At different milestones in our career, we should look back and reflect on our successes and failures, to learn from them and continue to mindfully move forward. As we are celebrating MobiCom’s twentieth year, we are honored to have the opportunity to discuss our successes and failures at this particular milestone with three OCA winners, namely Professor Leonard Kleinrock, Professor Randy H. Katz, and Professor David J. Goodman. The moderator of this panel was Victor Bahl from MSR.
Throughout the Q&A, the panel is presented with questions by either Victor Bahl or from the audience. For many of the fundamental questions, particularly regarding academia, research, as well as the elements of success and failure as a researcher and academic, the panel members were in close agreement – so much so in fact that a few of the questions were answered by a single panel member. The panel was also not void of any humor 🙂 It was a fun, humorous, insightful, and informal discussion with three great minds.
The questions directed to the OCA winners covered various topics, from trivia such as their favorite book, to deep questions such as how do they decide on the winning research direction, and whether in their reputable career, they knew that the directions they were going to pursue would be successful.

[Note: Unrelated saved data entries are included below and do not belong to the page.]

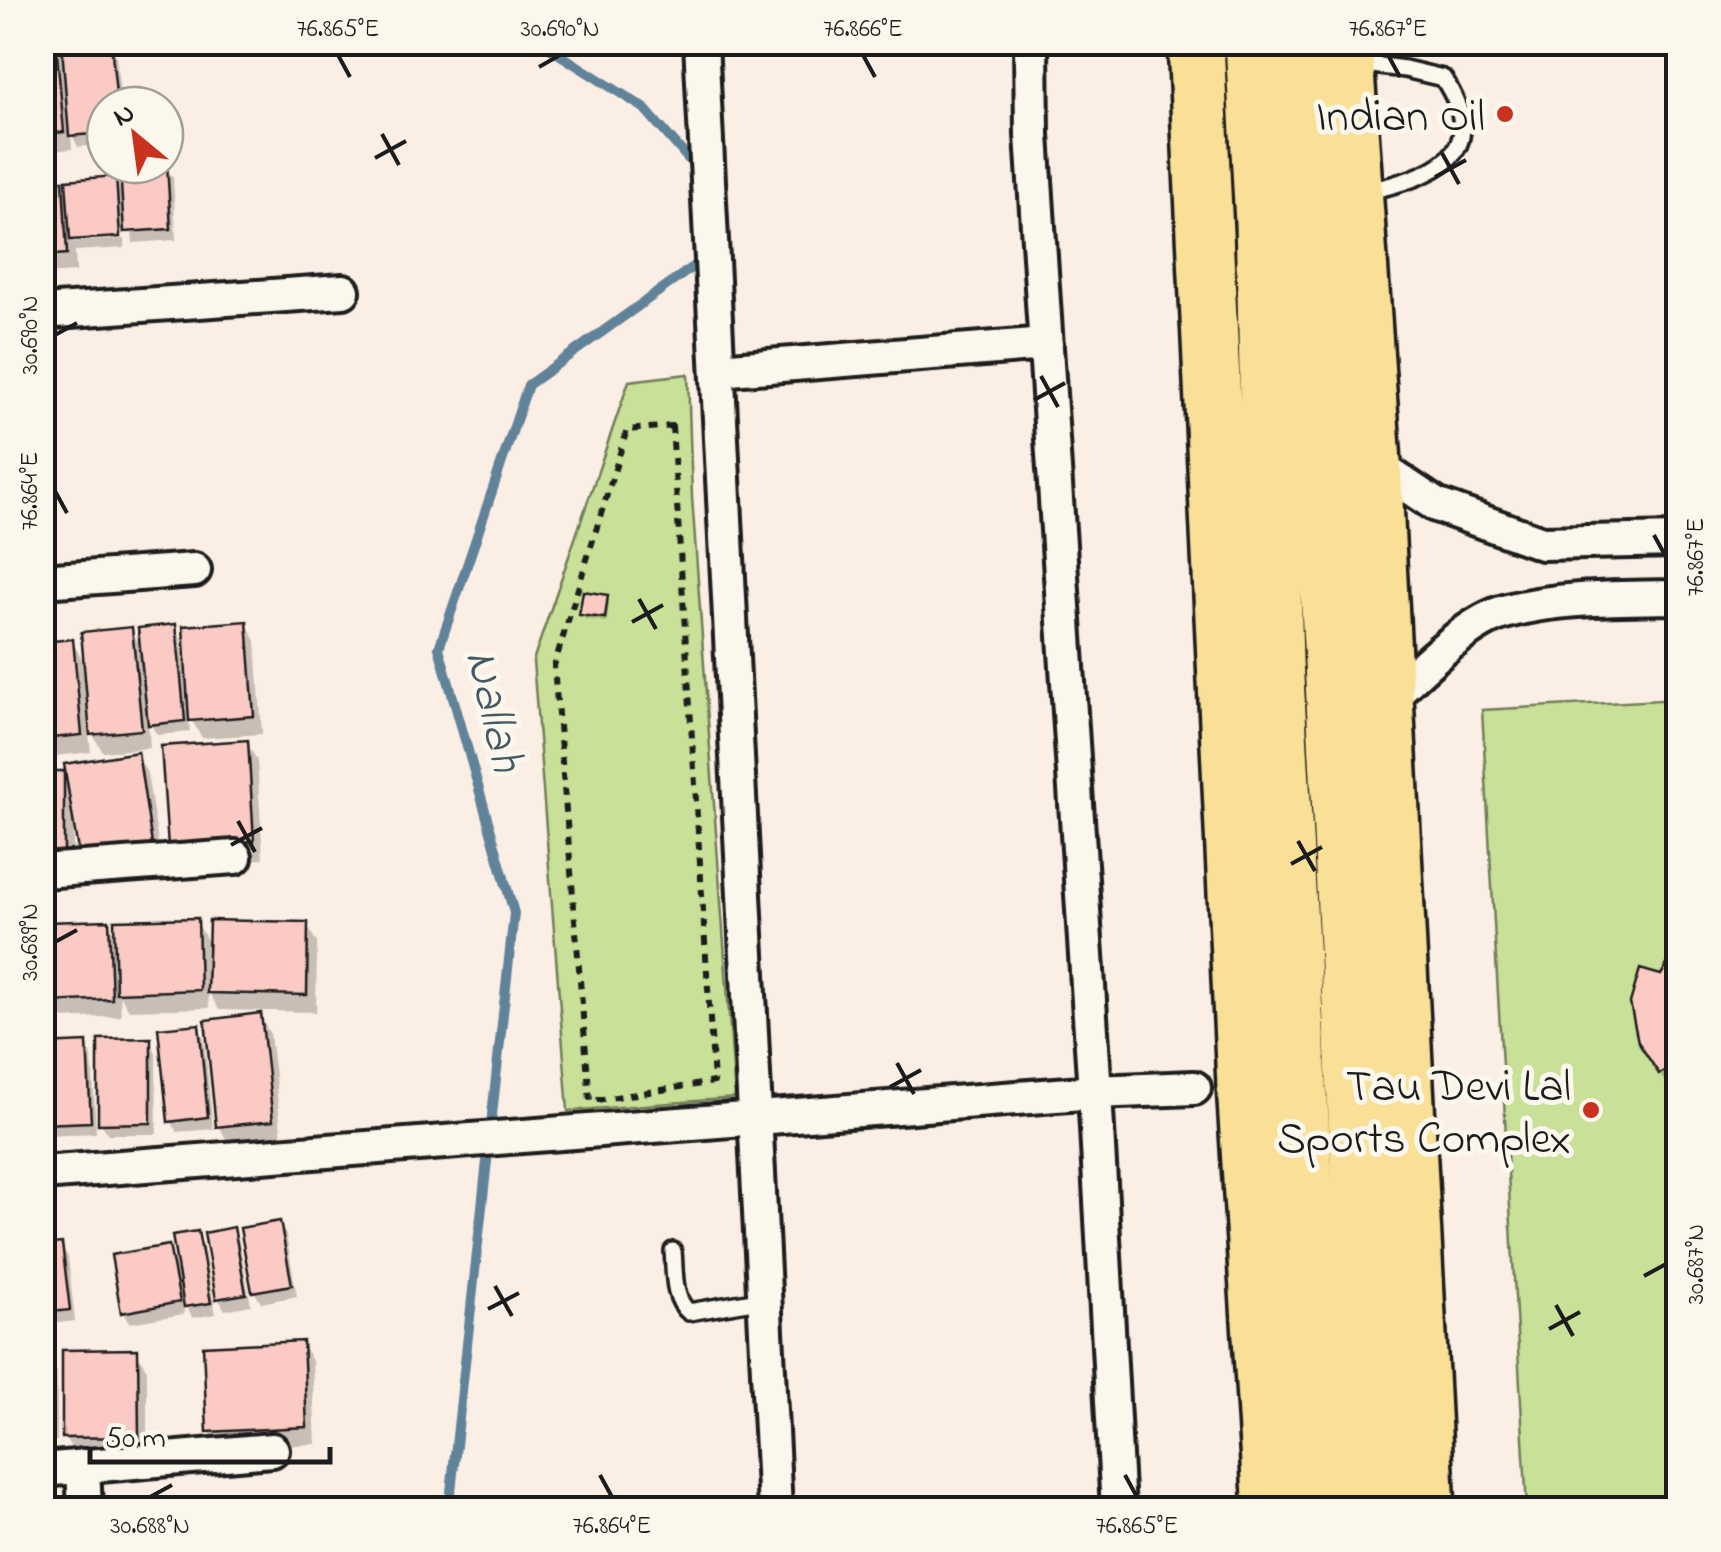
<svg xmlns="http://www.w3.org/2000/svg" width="1721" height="1552" font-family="'Indie Flower',sans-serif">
  <rect width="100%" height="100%" fill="#fbeee4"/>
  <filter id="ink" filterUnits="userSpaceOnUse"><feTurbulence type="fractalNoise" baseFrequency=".01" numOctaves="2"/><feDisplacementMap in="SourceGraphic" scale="20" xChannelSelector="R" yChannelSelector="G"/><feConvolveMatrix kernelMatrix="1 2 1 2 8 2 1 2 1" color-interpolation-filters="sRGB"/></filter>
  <g filter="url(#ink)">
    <path fill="#c8e097" stroke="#727e5a" stroke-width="2.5" d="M688,374l4,123 43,601 -167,13 -35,-450 96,-280z
      M1678,699v810h-151l-45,-799z"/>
    <path fill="#0003" d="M55,42l10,19 45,-16 6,11 5,49h-16v39l-27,3 -7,-14 1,16 -30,3v-109z
      M166,167l7,11 3,62 -43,3 -1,-10 -4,1 -5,-8 1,8 -50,3v5l50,-3 1,9 -50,3 1,21 -34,2v-90l19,-2 8,14 46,-17 9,16z
      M606,597l3,5 -2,20 -22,-3 -3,-5z
      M246,623l10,18 6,93 -60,4 -14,-24 2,18 -33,3 -9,-15 2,28 -47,4 -15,-25 3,25 -44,5 -5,-8v-104l30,-3 15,25 44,-37 12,21 31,-24 7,11 2,20h5z
      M246,742l11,18 6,99 -82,5z
      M137,755l10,18 15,95 -89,-44v60h-31l21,-110 6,11z
      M196,921l14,24 97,-20 10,18 -1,69 -97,-2 -11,-19 1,17 -80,2 -9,-15 1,21 -58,3 -11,-19 1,19h-11v-91l8,14 58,-20 9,17z
      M1678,949v144l-4,3 -19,-29 8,-89z
      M260,1016l10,18 12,104 -53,6 -10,-18z
      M198,1026l6,12 9,91 -36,3 -7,-11z
      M149,1041l7,11 1,82h-49l-7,-11z
      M86,1044l6,12 4,77 -48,2 -6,-10v-79z
      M279,1224l7,11 11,61 -36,7 -7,-12z
      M233,1230l6,11 12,64 -26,5 -7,-12z
      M197,1233l6,12 13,69 -23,4 -11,-19 2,15 -54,9 -7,-11 45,-64 11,19z
      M61,1245l7,12 7,64 -33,4v-78z
      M302,1343l10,18 4,83 -96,5 -11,-18z
      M137,1352l10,18v84l-72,1 -10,-18z
      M42,1361h8l7,11v69h-15z"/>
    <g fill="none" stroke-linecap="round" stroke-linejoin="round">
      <path stroke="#61839a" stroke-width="10" d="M540,42l104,66 53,61
        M449,1510l65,-597 -75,-265 89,-263 176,-126"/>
    </g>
    <path fill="#fbcac4" stroke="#1c1c1c" stroke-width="2.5" d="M42,42h14l8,90 -22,2z
      M111,42l6,63h-12v28l-36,3 -7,-89z
      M167,164l4,65 -47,3 -4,-64z
      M116,176l4,61 -50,3 -4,-60z
      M63,180l4,74 -25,2v-75z
      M583,591l25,4 -3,23 -26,-3z
      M247,621l7,95 -65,5 -6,-95z
      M176,624l9,97 -37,4 -10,-97z
      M132,627l10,103 -52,5 -9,-103z
      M73,639l9,96 -40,4v-97z
      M248,740l6,101 -86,6 -7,-101z
      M138,752l15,99 -73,12 -16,-99z
      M42,771h22v96h-22z
      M198,918l2,72 -84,3 -2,-73z
      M109,920l3,79 -62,3 -3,-80z
      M209,920l99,2 -1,73 -100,-2z
      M1678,946v119l-2,-2 -17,11 -21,-32 -8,-39 10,-34 21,6z
      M261,1013l12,108 -57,6 -11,-107z
      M199,1024l9,93 -40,5 -10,-94z
      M151,1038v85l-53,1v-85z
      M87,1042l4,80 -49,2v-80z
      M280,1221l12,64 -40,7 -12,-64z
      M234,1227l12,67 -30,5 -12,-66z
      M198,1231l13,72 -27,4 -12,-72z
      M62,1243l8,67 -28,3v-68z
      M169,1245l11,57 -59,11 -10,-58z
      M303,1341l4,86 -100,5 -4,-86z
      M138,1349l1,88 -77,1v-88z
      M52,1358v72h-10v-71z
      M42,1503l20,1v6h-20z"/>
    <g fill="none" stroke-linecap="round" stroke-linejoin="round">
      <g stroke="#1c1c1c" stroke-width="22">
        <path id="lane" d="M1355,63l50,6 38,9c51,78 -10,98 -78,114
          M673,1251c2,19 -1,48 16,61l76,-13"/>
      </g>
      <g stroke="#1c1c1c" stroke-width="40">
        <path id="street" d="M701,42l74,1468
          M1031,42l1,93 63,957 23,418
          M42,312l301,-21
          M718,370l328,-26
          M1373,463l63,42 106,38 136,-3
          M42,581l152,-11
          M1385,703c28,-27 79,-78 116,-90 51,-16 123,-15 177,-16
          M42,871l193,-14
          M42,1173l1053,-81 99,-4
          M83,1466l2,44
          M42,1470l230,-20"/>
      </g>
      <g stroke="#1c1c1c" stroke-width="62">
        <path id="highway" d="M1196,42l49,1043 27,425
          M1253,42l10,181 12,437 48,850
          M1299,42l78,1468
          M1344,42l29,421 54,1047"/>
      </g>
      <path stroke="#1c1c1c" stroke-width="6" stroke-dasharray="8 8" stroke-linecap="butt" d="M672,426l42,656 -124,19 -36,-435 73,-236z"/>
      <use href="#lane" stroke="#fbf7ec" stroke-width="15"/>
      <use href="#street" stroke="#fbf7ec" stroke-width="32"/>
      <use href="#highway" stroke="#fadf96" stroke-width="55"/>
    </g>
  </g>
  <path fill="none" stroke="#1c1c1c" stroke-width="4" d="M338,55l12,22M863,55l12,22M1388,55l12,22M539,67l21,-12M382,134l17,31M1442,153l17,31M375,158l31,-17M1435,177l31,-17M55,335l22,-12M1041,376l17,31M1034,400l31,-17M55,491l12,22M1654,535l12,22M639,599l17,30M632,622l31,-17M238,821l17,31M1298,841l17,30M231,845l31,-17M1291,864l31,-17M55,942l22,-12M897,1063l17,31M890,1087l31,-17M1644,1276l22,-12M495,1286l17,30M1556,1305l17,31M488,1309l31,-16M1549,1329l31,-17M600,1475l12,22M1125,1475l12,22M150,1497l22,-12"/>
  <g fill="#c8321e" stroke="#fbf7ec" stroke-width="4">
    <circle cx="1505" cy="114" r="10"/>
    <circle cx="1591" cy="1110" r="10"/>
  </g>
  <g text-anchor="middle" stroke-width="10" stroke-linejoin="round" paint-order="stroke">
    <g font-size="45" fill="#1c1c1c" stroke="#fbf7ec" text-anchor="end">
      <text x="1485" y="130">Indian Oil</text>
      <text x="1571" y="1100">Tau Devi Lal<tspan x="1571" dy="52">Sports Complex</tspan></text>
    </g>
    <g font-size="48" font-style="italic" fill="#445866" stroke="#fbf7ec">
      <text transform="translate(497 710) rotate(77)" y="17">Nallah</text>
    </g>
  </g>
  <rect width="1721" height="1552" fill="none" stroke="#fbf7ec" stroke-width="110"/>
  <g transform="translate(135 135) rotate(331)"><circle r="48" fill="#fbf7ec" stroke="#a29f99" stroke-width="2.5"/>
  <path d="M0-8L18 38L0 25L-18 38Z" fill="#c8321e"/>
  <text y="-15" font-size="28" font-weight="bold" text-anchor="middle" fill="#1c1c1c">N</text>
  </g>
  <path d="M90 1447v15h240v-15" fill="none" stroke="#1c1c1c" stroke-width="5"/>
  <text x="105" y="1447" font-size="30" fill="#1c1c1c" stroke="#fbf7ec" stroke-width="8" paint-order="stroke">50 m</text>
  <rect x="55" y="55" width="1611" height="1442" fill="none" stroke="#1c1c1c" stroke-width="4"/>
  <g font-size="25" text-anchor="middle" fill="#1c1c1c">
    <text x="338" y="36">76.865°E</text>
    <text x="560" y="36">30.690°N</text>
    <text x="863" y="36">76.866°E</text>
    <text x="1388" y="36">76.867°E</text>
    <text transform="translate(28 335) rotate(-90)" y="9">30.690°N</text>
    <text transform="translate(28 491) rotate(-90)" y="9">76.864°E</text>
    <text transform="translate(1694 557) rotate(-90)" y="9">76.867°E</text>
    <text transform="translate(28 942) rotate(-90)" y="9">30.689°N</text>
    <text transform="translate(1694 1264) rotate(-90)" y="9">30.687°N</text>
    <text x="150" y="1533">30.688°N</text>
    <text x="612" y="1533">76.864°E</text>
    <text x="1137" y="1533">76.865°E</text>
  </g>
</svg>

I will start with a few of the trivia questions. You will find that this blogger shamefully forgot some of the trivia details. Pitch in if you have a better recollection of that discussion!
The trivia questions were a fun way to get to know the panel a little informally. They were first asked who influenced them the most. What this blogger was touched by was that Leonard sighted his mother as his greatest influencer (we should all be very grateful for the strong and loving women in our lives and the kind of support that provides us with early on). Professor Kleinrock’s mother allowed him to play around without restrictions. He says this fostered his experimental mindset, where anything can be subject to fun exploration. David in his turn mentions that the person that influenced him the most was in fact Leonard Kleinrock! David says that he read Leonard’s thesis in the library. Finally, Randy says that he was influenced by Isaac Asimov.
The second trivia question was on which book influenced them the most. Randy refers to a science fiction author, which unfortunately this blogger cannot remember 🙂 Leonard was influenced by some book on management, which this blogger does not remember either! To the reader, please pitch in if you remember! (This is turning out to be quite embarrassing, but luckily it ends here)
The panel was then presented with more serious questions, starting with how do they decide on the winning research direction, and whether in their reputable career, they knew that the directions they were going to pursue would be successful. The panel unanimously agreed that a researcher should purse “the directions that are new” as Leonard puts it, or the “low hanging fruit” as David describes it, and primarily to pursue the directions the researcher would feel passionate about. Randy particularly says “you have to love what you do and do what you love.” As for whether they knew that the directions they pursued were going to be successful, Leonard emphasizes that one does not initially know for sure.
The discussion then transitions to the panel members’ thoughts on research today, and particularly the pressures and requirements placed on starting professors. The question is preceded with a question to the audience, as to how many of the professors felt pressure in publishing before tenureship, and there was quite a raise of hands. Leonard then comments and laments that the tenureship process makes research competitive rather than cooperative, which is an unfortunate circumstance. He emphasizes that change is required to make the tenureship process less pressured, but that this change will not happen anytime soon, as it has become part of the working system.
Randy then adds that, “you either do good research, or you do a lot of it.” He emphasizes that despite the pressure, it is still important to ignore the formalities and requirements and focus on doing good research. Leonard particularly agreed on Randy’s point, as that was the approach he adopted in his day, and the one that he recommends to follow.
David then pitches in by describing his PhD process. He talks about how his adviser had given David the complete freedom to pursue the research that he felt compelled to do. He reflects on how this process might be different from the advisor-student experience today, particularly for pre-tenureship professors, and how the professor’s pressure to publish also affects the student’s process of research discovery.
We then ask the panel what was the most challenging thing for them to do, and if there was something that they did that was against the grain. Randy replied that for him, the most challenging thing was learning not to overreach. He talks about a big research arrangement he had with some companies just before the financial crash. After the crash, he spent the next five years searching for funding for about 20 grad students and post docs that he had already hired. He then continues that taking up a job in Washington was something he did that was against the grain, and this gave him a different perspective on how research funding is allocated and could actually influence something.
Finally, they were asked what is their impression on the next big sensor. Leonard indicates bio-sensors, while Randy the Internet of Things.
We then asked the panel what they love most about research. They collectively agreed that it is the family tree: the graduate students. They seem to like the idea of having influenced lives rather than actually making technical contributions of any sort. Leonard then adds that in academia, we can believe that publications are the point of the realm, but in his opinion, it is actually the students that are the point of the realm: how students can challenge their advisers through new topics and the interesting things they bring to the table, and even in how they ignore their advisor’s advice.
This discussion with three extremely successful (and fun!) academics shed some light on their perspectives concerning research and what they believe is important in academia. They also bring up a topic that we do not discuss too often: the importance of apprenticing our graduate students to do good research of their own.